Figure 4. CD24 delineates 'primed' and 'naive' pluripotent states in human cells.

(a) Flow cytometry analysis of CD24 expression in ‘primed' and ‘naive' human ESC lines following passages 6 and 10 in naive conditions. Flow plots are representative from three technical replicates. (b) CD24/Tra-1-60 staining of primed hES2 and naive-induced hES2 and H9 hESCs at indicated number of passages in naive conditions. Flow plots are representative from three technical replicates. (c) Gene expression analysis of CD24^high/Tra-1-60+ and CD24^low/Tra-1-60+ cells sorted from primed and naive culture at indicated passage number with unsupervised hierarchical clustering. Expression data are normalized to GAPDH and primed hES2 cells. (d) Gene expression analysis comparing unsorted, CD24H-sorted and CD24L-sorted hES2 cells. Expression data are normalized to GAPDH and primed hES2 cells. Statistical significance is assessed by a Student's t-test (heteroscedastic, two-sided). **P<0.05, *P<0.1. Data bars show mean±s.d. (n=3 technical replicates).

Figure 5. Summary of CD24 as a marker for three pluripotent states.

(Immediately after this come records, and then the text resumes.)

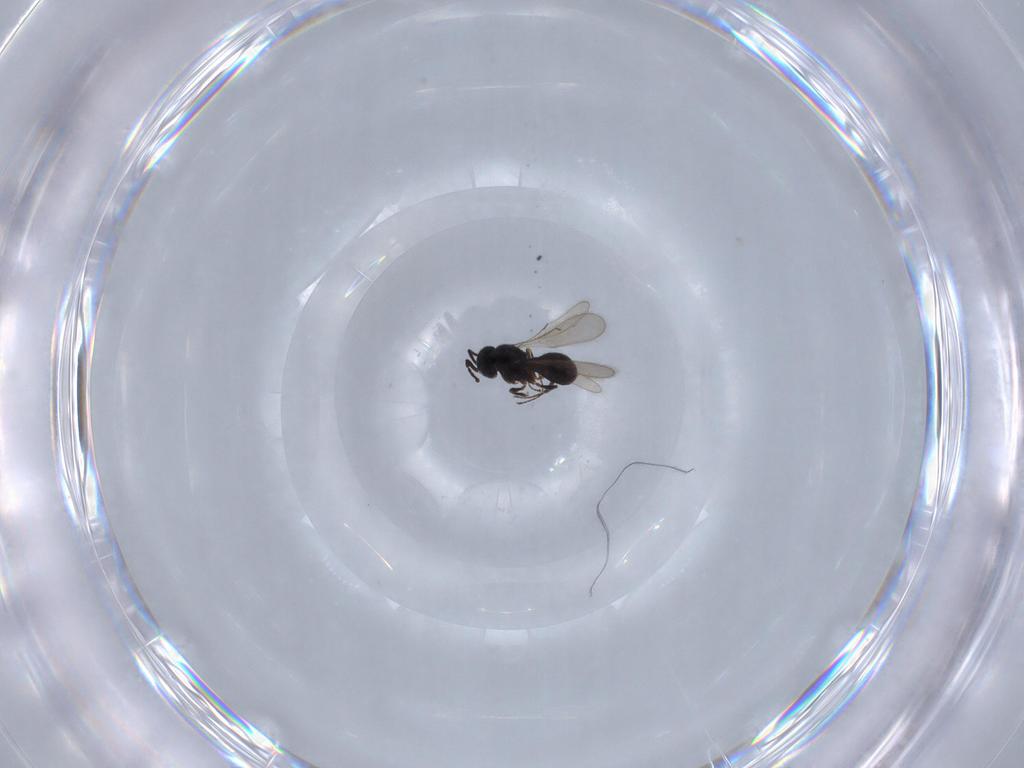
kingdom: Animalia
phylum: Arthropoda
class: Insecta
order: Hymenoptera
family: Scelionidae
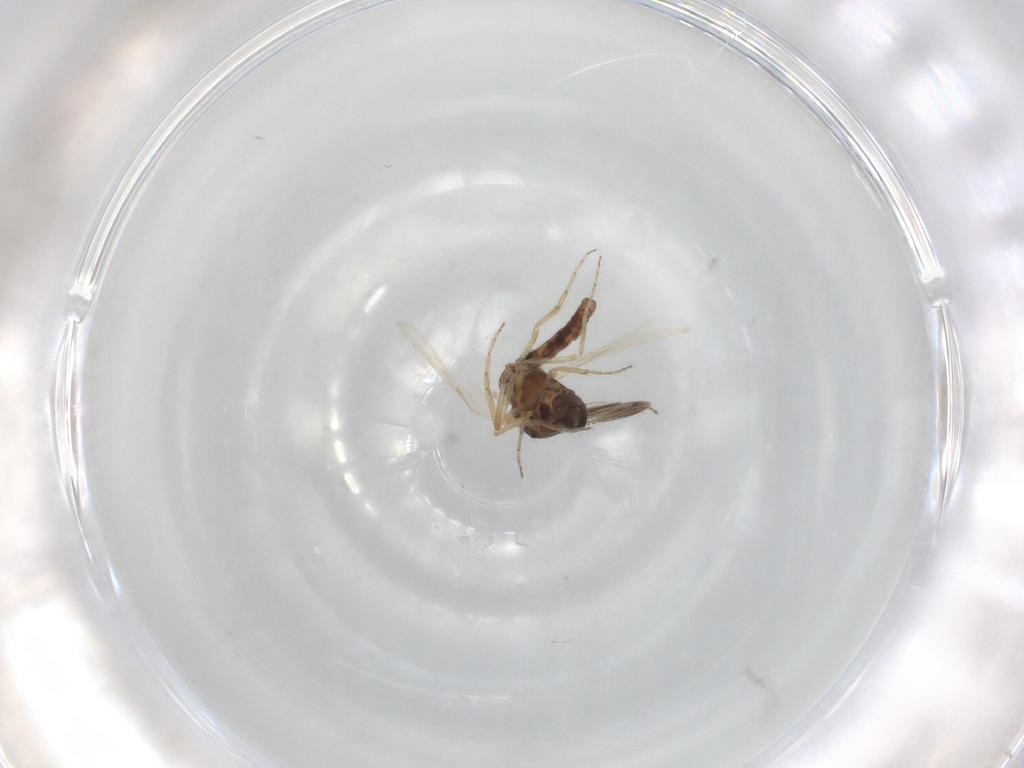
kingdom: Animalia
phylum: Arthropoda
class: Insecta
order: Diptera
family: Ceratopogonidae
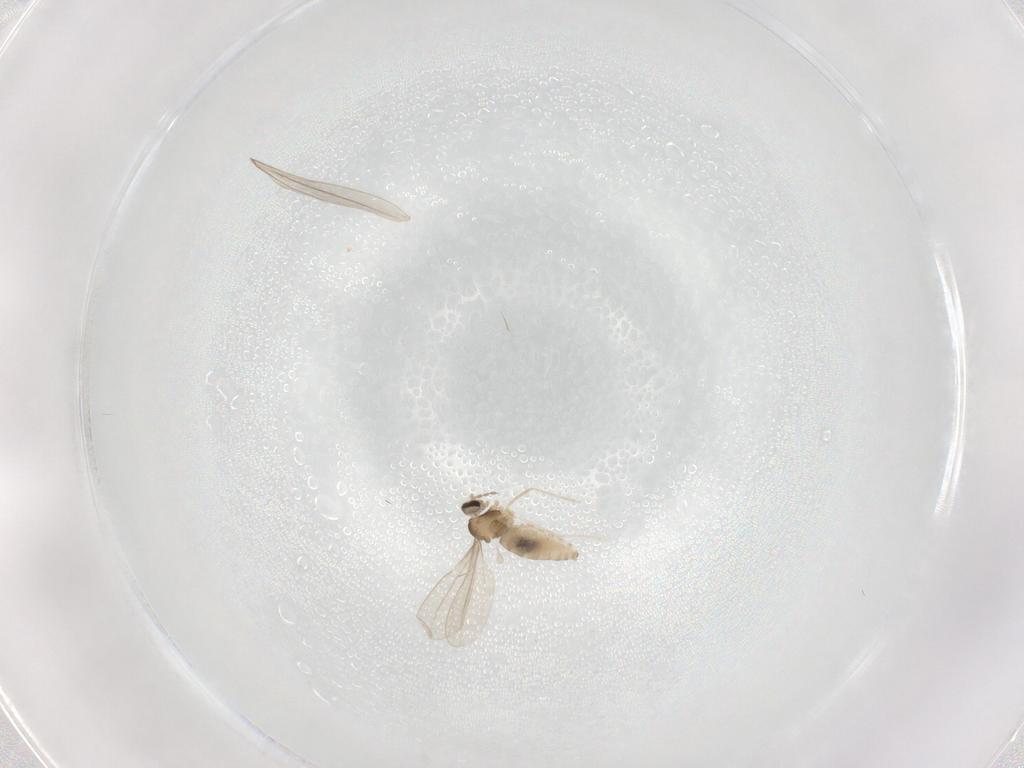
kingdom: Animalia
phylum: Arthropoda
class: Insecta
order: Diptera
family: Cecidomyiidae
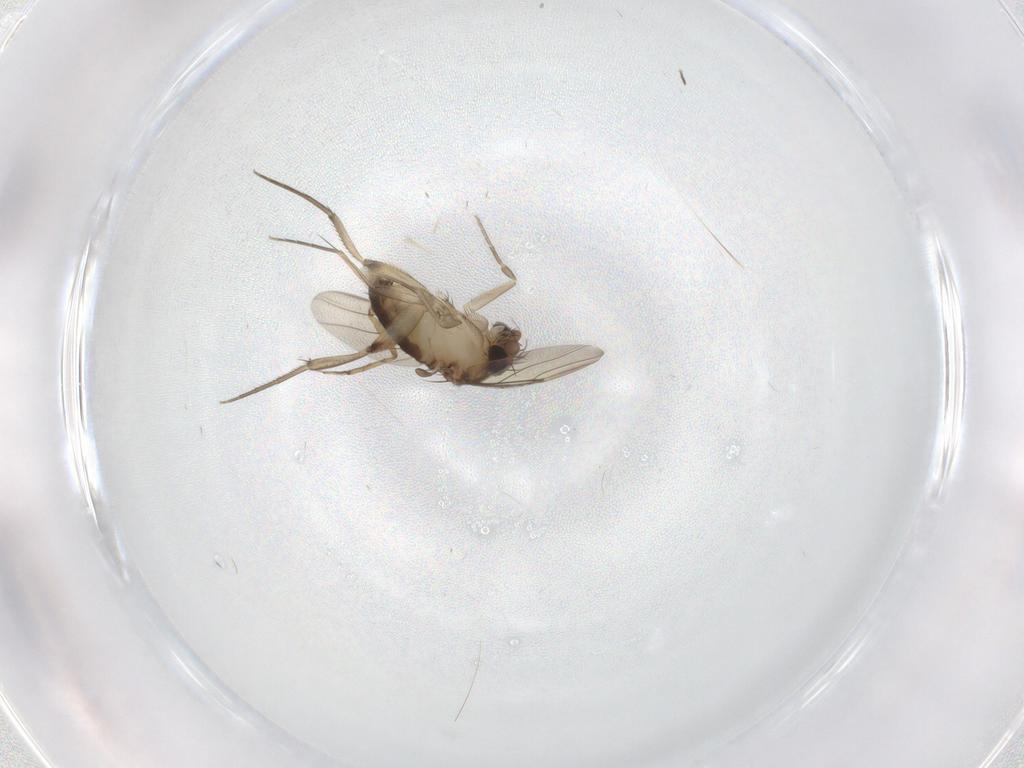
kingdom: Animalia
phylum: Arthropoda
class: Insecta
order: Diptera
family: Phoridae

(a) Overview of CD24 as a tool for tracking transgene induction in early reprogramming, demarcating divergent reprogramming to F-class and ESC-like iPSC states in late reprogramming, and identifying multiple pluripotent states in transgene-independent pluripotent culture. (b) Summary of approach for identifying mouse F-class iPSCs, ESC-like iPSCs and EpiSCs via CD24/SSEA1/CD40 staining as well as human primed and naive hESCs via CD24/Tra-1-60 staining.